§ What the exercise asks
Copy out the entries word for word, leaving images aside.

──────────────────────────────

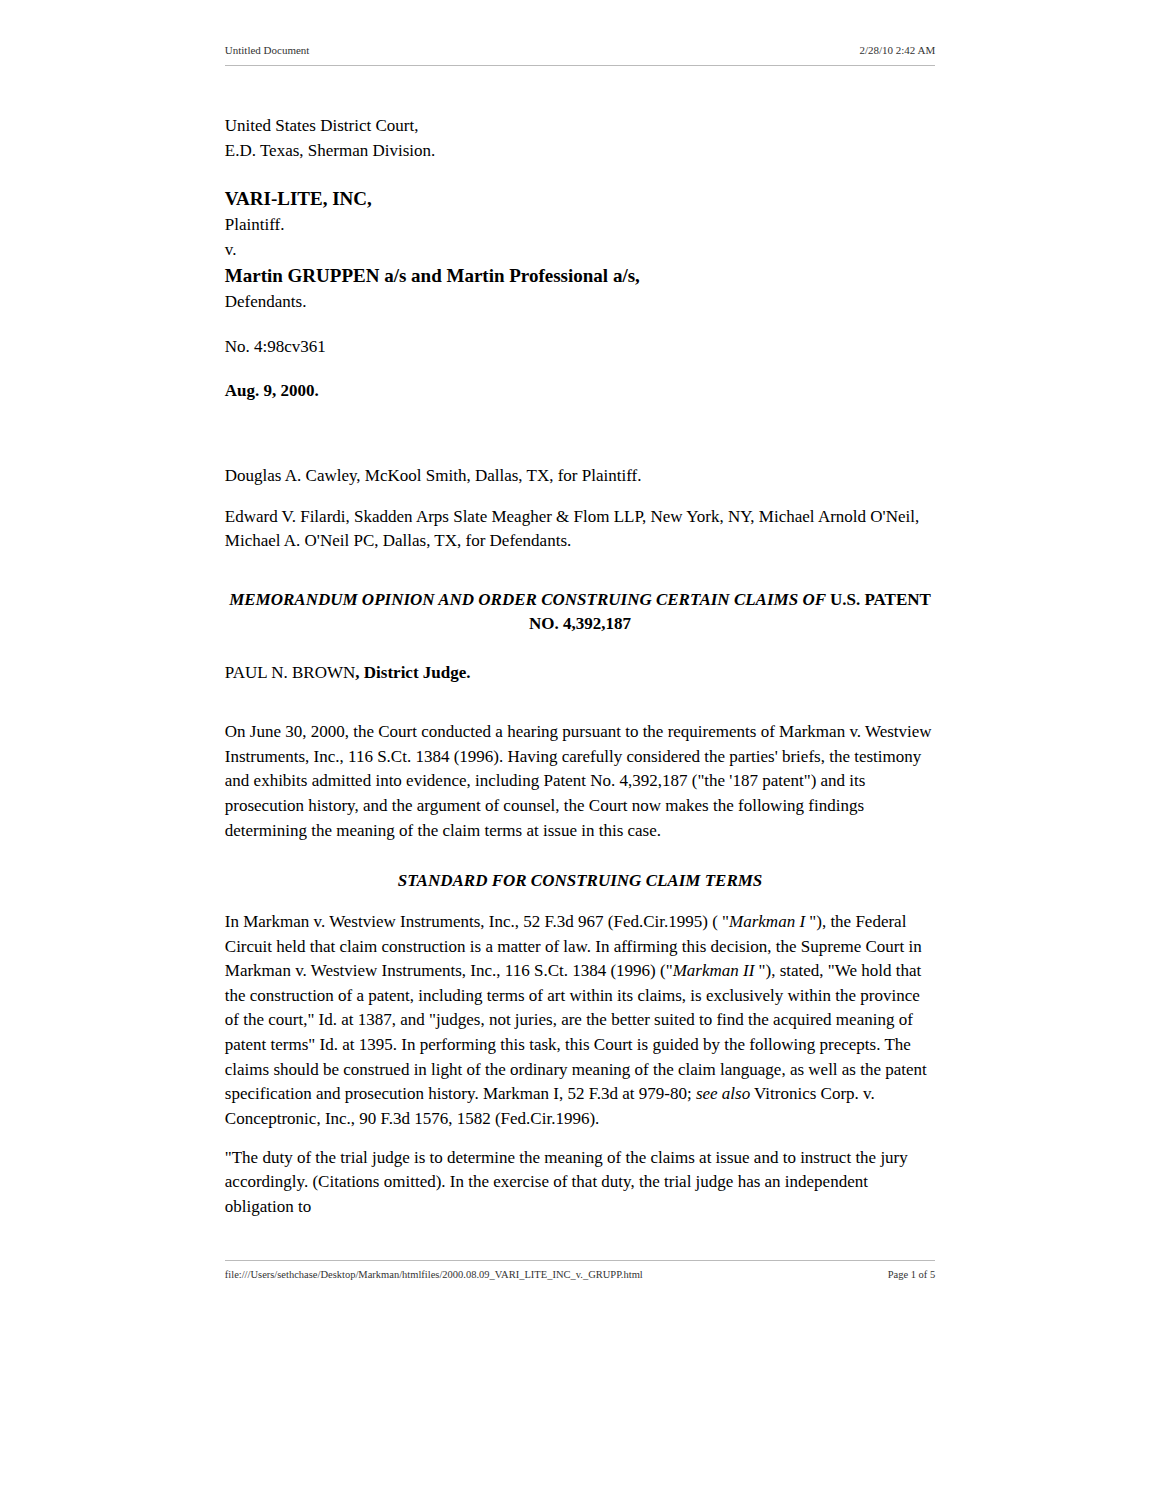Untitled Document
2/28/10 2:42 AM
United States District Court,
E.D. Texas, Sherman Division.
VARI-LITE, INC,
Plaintiff.
v.
Martin GRUPPEN a/s and Martin Professional a/s,
Defendants.
No. 4:98cv361
Aug. 9, 2000.
Douglas A. Cawley, McKool Smith, Dallas, TX, for Plaintiff.
Edward V. Filardi, Skadden Arps Slate Meagher & Flom LLP, New York, NY, Michael Arnold O'Neil, Michael A. O'Neil PC, Dallas, TX, for Defendants.
MEMORANDUM OPINION AND ORDER CONSTRUING CERTAIN CLAIMS OF U.S. PATENT NO. 4,392,187
PAUL N. BROWN, District Judge.
On June 30, 2000, the Court conducted a hearing pursuant to the requirements of Markman v. Westview Instruments, Inc., 116 S.Ct. 1384 (1996). Having carefully considered the parties' briefs, the testimony and exhibits admitted into evidence, including Patent No. 4,392,187 ("the '187 patent") and its prosecution history, and the argument of counsel, the Court now makes the following findings determining the meaning of the claim terms at issue in this case.
STANDARD FOR CONSTRUING CLAIM TERMS
In Markman v. Westview Instruments, Inc., 52 F.3d 967 (Fed.Cir.1995) ( "Markman I "), the Federal Circuit held that claim construction is a matter of law. In affirming this decision, the Supreme Court in Markman v. Westview Instruments, Inc., 116 S.Ct. 1384 (1996) ("Markman II "), stated, "We hold that the construction of a patent, including terms of art within its claims, is exclusively within the province of the court," Id. at 1387, and "judges, not juries, are the better suited to find the acquired meaning of patent terms" Id. at 1395. In performing this task, this Court is guided by the following precepts. The claims should be construed in light of the ordinary meaning of the claim language, as well as the patent specification and prosecution history. Markman I, 52 F.3d at 979-80; see also Vitronics Corp. v. Conceptronic, Inc., 90 F.3d 1576, 1582 (Fed.Cir.1996).
"The duty of the trial judge is to determine the meaning of the claims at issue and to instruct the jury accordingly. (Citations omitted). In the exercise of that duty, the trial judge has an independent obligation to
file:///Users/sethchase/Desktop/Markman/htmlfiles/2000.08.09_VARI_LITE_INC_v._GRUPP.html
Page 1 of 5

──────────────────────────────

§ Response to this task
Untitled Document
2/28/10 2:42 AM
United States District Court,
E.D. Texas, Sherman Division.
VARI-LITE, INC,
Plaintiff.
v.
Martin GRUPPEN a/s and Martin Professional a/s,
Defendants.
No. 4:98cv361
Aug. 9, 2000.
Douglas A. Cawley, McKool Smith, Dallas, TX, for Plaintiff.
Edward V. Filardi, Skadden Arps Slate Meagher & Flom LLP, New York, NY, Michael Arnold O'Neil, Michael A. O'Neil PC, Dallas, TX, for Defendants.
MEMORANDUM OPINION AND ORDER CONSTRUING CERTAIN CLAIMS OF U.S. PATENT NO. 4,392,187
PAUL N. BROWN, District Judge.
On June 30, 2000, the Court conducted a hearing pursuant to the requirements of Markman v. Westview Instruments, Inc., 116 S.Ct. 1384 (1996). Having carefully considered the parties' briefs, the testimony and exhibits admitted into evidence, including Patent No. 4,392,187 ("the '187 patent") and its prosecution history, and the argument of counsel, the Court now makes the following findings determining the meaning of the claim terms at issue in this case.
STANDARD FOR CONSTRUING CLAIM TERMS
In Markman v. Westview Instruments, Inc., 52 F.3d 967 (Fed.Cir.1995) ( "Markman I "), the Federal Circuit held that claim construction is a matter of law. In affirming this decision, the Supreme Court in Markman v. Westview Instruments, Inc., 116 S.Ct. 1384 (1996) ("Markman II "), stated, "We hold that the construction of a patent, including terms of art within its claims, is exclusively within the province of the court," Id. at 1387, and "judges, not juries, are the better suited to find the acquired meaning of patent terms" Id. at 1395. In performing this task, this Court is guided by the following precepts. The claims should be construed in light of the ordinary meaning of the claim language, as well as the patent specification and prosecution history. Markman I, 52 F.3d at 979-80; see also Vitronics Corp. v. Conceptronic, Inc., 90 F.3d 1576, 1582 (Fed.Cir.1996).
"The duty of the trial judge is to determine the meaning of the claims at issue and to instruct the jury accordingly. (Citations omitted). In the exercise of that duty, the trial judge has an independent obligation to
file:///Users/sethchase/Desktop/Markman/htmlfiles/2000.08.09_VARI_LITE_INC_v._GRUPP.html
Page 1 of 5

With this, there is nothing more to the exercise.